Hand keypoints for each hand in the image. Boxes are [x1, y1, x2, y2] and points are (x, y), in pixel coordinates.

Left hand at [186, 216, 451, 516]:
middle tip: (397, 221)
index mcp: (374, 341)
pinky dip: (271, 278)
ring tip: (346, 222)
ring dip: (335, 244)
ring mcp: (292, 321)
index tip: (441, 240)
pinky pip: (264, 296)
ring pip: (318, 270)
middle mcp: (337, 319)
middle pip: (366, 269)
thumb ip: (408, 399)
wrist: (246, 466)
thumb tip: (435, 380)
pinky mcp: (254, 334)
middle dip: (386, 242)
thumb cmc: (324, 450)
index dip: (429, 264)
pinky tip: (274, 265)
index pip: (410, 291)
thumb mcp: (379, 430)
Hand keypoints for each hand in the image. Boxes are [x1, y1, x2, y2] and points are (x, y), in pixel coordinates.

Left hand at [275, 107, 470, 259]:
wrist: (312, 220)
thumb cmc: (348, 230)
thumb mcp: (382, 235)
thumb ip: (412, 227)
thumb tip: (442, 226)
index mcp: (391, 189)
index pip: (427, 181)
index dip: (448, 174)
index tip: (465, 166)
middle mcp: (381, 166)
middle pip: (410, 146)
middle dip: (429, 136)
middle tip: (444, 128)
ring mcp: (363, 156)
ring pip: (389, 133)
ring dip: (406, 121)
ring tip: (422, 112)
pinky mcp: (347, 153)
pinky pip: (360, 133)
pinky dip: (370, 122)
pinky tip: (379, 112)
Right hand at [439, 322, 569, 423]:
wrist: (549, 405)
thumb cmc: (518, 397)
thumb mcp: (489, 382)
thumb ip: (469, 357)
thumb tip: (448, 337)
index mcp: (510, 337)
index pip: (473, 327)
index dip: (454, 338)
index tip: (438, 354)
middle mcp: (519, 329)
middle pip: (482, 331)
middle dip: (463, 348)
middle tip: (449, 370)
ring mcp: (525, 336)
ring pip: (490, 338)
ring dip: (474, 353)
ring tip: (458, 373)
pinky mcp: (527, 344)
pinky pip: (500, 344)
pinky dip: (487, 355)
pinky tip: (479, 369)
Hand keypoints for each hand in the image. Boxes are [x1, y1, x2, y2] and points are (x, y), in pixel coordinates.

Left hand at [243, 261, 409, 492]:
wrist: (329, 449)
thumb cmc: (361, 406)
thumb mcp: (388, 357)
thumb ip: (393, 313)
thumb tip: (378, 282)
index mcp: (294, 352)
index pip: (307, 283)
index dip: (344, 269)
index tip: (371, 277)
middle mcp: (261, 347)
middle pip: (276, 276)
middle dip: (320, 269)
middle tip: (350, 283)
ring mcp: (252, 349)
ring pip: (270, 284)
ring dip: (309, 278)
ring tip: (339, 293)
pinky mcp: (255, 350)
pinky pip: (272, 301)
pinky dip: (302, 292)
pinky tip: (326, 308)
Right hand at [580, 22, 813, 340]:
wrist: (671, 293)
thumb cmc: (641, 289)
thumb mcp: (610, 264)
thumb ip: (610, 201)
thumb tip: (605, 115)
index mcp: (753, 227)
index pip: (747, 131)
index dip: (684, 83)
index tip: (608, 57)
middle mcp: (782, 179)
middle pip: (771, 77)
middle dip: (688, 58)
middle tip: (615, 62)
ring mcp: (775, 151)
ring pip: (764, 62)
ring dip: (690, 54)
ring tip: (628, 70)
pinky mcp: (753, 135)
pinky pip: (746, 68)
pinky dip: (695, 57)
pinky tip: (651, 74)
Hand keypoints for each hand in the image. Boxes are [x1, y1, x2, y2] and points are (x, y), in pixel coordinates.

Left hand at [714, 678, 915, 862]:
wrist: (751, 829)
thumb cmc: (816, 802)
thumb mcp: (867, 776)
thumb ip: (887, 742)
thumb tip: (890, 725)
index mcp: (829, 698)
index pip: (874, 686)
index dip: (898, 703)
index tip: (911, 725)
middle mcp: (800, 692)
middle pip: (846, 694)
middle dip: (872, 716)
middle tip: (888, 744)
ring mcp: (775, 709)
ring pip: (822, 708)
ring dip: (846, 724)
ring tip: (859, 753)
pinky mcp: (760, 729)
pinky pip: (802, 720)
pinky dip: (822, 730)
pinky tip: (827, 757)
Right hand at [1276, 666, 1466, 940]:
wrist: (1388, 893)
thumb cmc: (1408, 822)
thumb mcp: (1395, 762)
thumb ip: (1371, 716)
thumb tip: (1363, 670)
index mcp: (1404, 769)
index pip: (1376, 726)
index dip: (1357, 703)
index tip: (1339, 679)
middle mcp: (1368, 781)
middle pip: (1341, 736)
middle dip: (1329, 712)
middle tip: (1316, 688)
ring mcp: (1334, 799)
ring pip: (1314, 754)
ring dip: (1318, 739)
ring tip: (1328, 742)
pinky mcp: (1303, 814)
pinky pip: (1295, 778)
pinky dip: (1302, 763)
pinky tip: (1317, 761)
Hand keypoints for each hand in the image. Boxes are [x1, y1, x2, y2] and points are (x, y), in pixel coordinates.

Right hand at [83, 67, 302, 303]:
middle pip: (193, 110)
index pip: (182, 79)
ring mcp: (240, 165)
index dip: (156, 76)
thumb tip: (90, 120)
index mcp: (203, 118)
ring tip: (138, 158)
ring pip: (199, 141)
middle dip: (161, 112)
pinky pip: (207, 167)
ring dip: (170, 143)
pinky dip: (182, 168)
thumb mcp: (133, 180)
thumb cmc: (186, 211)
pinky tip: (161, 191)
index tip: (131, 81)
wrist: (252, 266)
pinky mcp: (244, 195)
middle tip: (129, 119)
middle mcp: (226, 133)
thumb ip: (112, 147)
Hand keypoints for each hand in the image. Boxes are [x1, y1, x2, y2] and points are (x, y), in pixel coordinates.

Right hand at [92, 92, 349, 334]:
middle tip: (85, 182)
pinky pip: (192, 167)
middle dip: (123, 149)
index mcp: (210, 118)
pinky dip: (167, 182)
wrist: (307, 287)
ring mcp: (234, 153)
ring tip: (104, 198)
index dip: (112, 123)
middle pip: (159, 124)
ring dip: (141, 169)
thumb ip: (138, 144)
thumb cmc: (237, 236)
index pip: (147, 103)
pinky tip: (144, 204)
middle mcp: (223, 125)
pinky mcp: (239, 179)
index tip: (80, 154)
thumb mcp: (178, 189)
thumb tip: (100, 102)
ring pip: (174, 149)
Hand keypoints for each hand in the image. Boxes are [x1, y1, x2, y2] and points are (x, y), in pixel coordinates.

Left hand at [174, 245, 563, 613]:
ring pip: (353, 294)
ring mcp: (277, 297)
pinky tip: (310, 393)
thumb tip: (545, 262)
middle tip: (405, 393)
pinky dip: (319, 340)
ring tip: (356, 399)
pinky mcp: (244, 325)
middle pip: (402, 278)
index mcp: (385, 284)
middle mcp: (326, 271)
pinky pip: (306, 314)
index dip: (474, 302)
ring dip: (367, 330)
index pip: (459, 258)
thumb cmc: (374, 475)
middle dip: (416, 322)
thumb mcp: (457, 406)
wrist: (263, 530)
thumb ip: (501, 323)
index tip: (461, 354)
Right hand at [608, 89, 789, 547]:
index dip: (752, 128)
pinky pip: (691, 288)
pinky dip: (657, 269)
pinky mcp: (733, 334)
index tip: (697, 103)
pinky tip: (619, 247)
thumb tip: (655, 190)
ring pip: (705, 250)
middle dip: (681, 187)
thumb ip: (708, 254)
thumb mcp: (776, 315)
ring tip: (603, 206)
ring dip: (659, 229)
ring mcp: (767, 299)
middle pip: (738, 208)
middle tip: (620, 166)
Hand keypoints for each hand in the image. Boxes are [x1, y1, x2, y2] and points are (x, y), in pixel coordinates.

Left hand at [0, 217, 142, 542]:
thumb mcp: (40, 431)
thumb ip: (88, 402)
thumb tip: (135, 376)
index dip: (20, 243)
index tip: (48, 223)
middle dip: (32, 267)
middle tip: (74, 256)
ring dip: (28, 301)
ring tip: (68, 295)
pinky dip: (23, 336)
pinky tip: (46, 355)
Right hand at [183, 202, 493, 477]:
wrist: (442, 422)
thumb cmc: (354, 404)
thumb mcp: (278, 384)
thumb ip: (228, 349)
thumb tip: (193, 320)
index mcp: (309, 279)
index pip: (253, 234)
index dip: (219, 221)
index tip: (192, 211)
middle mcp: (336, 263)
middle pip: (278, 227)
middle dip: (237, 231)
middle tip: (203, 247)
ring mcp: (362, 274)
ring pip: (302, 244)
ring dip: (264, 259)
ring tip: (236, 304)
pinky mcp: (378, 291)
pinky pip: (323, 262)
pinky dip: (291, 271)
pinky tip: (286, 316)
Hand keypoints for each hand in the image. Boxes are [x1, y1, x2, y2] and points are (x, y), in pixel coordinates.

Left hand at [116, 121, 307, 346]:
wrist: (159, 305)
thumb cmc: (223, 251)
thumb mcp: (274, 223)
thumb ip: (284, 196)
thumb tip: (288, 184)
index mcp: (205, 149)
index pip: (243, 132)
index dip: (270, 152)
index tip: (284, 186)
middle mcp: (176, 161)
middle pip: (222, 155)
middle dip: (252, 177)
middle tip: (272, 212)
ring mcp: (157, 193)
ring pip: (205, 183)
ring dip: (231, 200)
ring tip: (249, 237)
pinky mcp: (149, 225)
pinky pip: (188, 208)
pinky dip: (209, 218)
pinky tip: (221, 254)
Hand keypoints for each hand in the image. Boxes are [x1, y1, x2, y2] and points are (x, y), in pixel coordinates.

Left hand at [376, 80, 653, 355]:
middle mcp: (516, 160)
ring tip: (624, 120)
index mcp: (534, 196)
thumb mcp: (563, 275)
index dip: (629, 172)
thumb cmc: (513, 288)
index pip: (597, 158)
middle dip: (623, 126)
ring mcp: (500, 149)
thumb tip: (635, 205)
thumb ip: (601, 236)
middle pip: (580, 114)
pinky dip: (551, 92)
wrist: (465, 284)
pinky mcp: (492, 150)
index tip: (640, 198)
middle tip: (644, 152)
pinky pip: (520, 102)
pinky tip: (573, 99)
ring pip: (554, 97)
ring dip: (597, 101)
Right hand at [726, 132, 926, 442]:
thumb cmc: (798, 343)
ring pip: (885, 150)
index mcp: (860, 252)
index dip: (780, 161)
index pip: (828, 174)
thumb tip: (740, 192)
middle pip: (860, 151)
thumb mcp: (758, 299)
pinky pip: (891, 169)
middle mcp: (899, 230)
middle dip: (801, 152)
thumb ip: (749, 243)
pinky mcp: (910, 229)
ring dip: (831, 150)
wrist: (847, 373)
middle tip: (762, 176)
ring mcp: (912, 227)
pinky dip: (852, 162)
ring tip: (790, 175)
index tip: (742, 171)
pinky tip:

▸ What the task requires: Among the entries, copy every line containing the word "Right".

▸ Output for this task:
Right hand at [439, 322, 569, 423]:
Right hand at [580, 22, 813, 340]:
Right hand at [1276, 666, 1466, 940]:
Right hand at [83, 67, 302, 303]:
Right hand at [92, 92, 349, 334]:
Right hand at [608, 89, 789, 547]:
Right hand at [183, 202, 493, 477]:
Right hand at [726, 132, 926, 442]:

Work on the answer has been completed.